Input records |
--- START ---
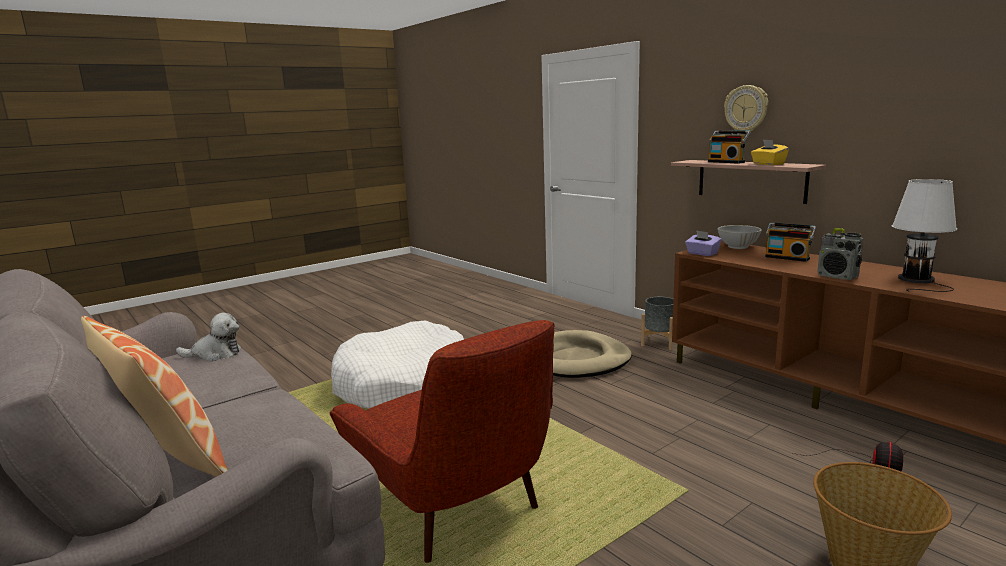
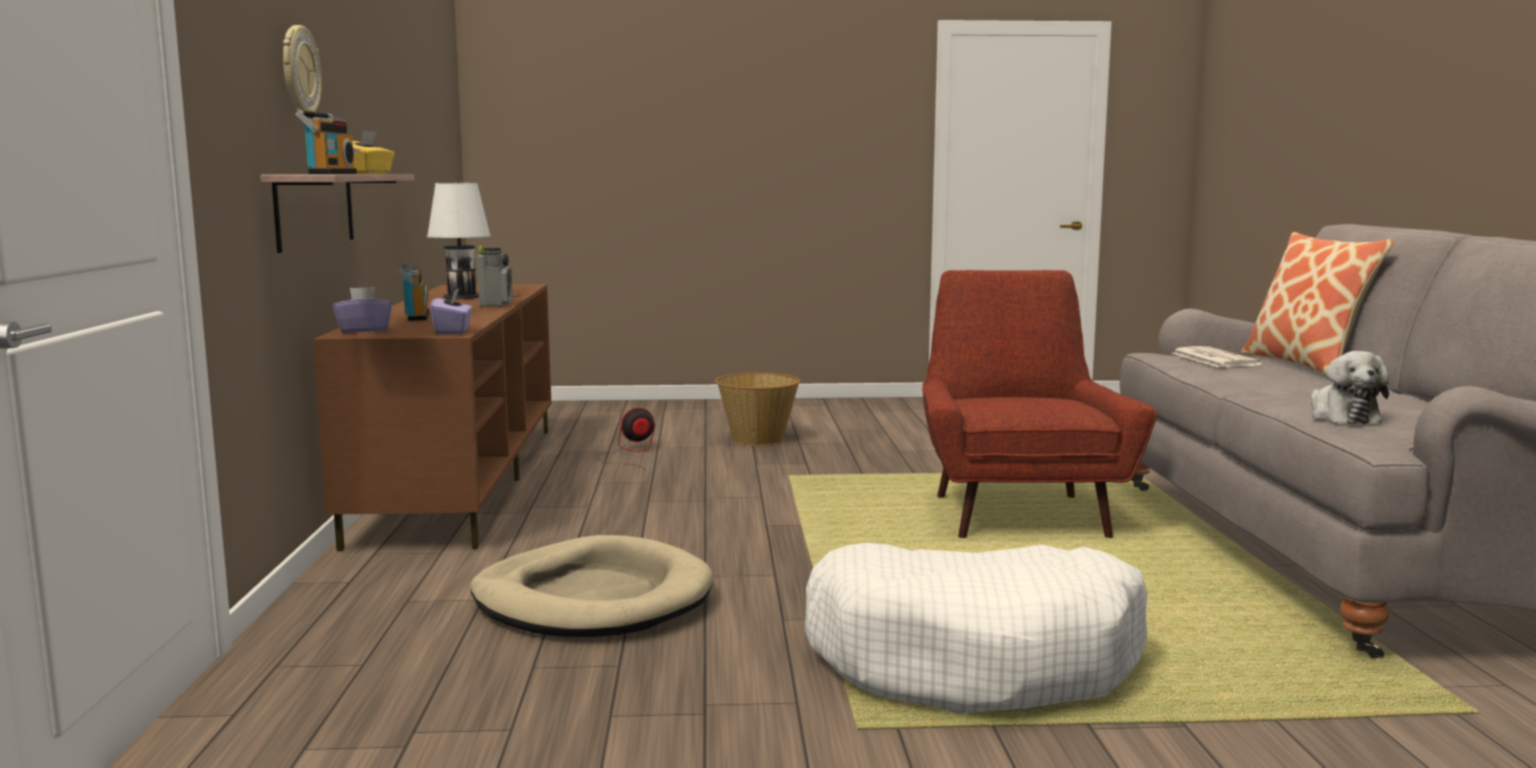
camera: 145 degrees left, 5 degrees down
(215, 354) = (1342, 416): plush toy -> plush toy turned 120 degrees counterclockwise
(271, 434) = (1213, 359): none -> newspaper
(659, 342) = (392, 579): grey planter -> none
(738, 246) = (364, 330): white bowl -> purple tissue box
--- END ---
Using the records above, write out exactly the lines from the one containing "(215, 354) = (1342, 416): plush" through the last, and add nothing.

(215, 354) = (1342, 416): plush toy -> plush toy turned 120 degrees counterclockwise
(271, 434) = (1213, 359): none -> newspaper
(659, 342) = (392, 579): grey planter -> none
(738, 246) = (364, 330): white bowl -> purple tissue box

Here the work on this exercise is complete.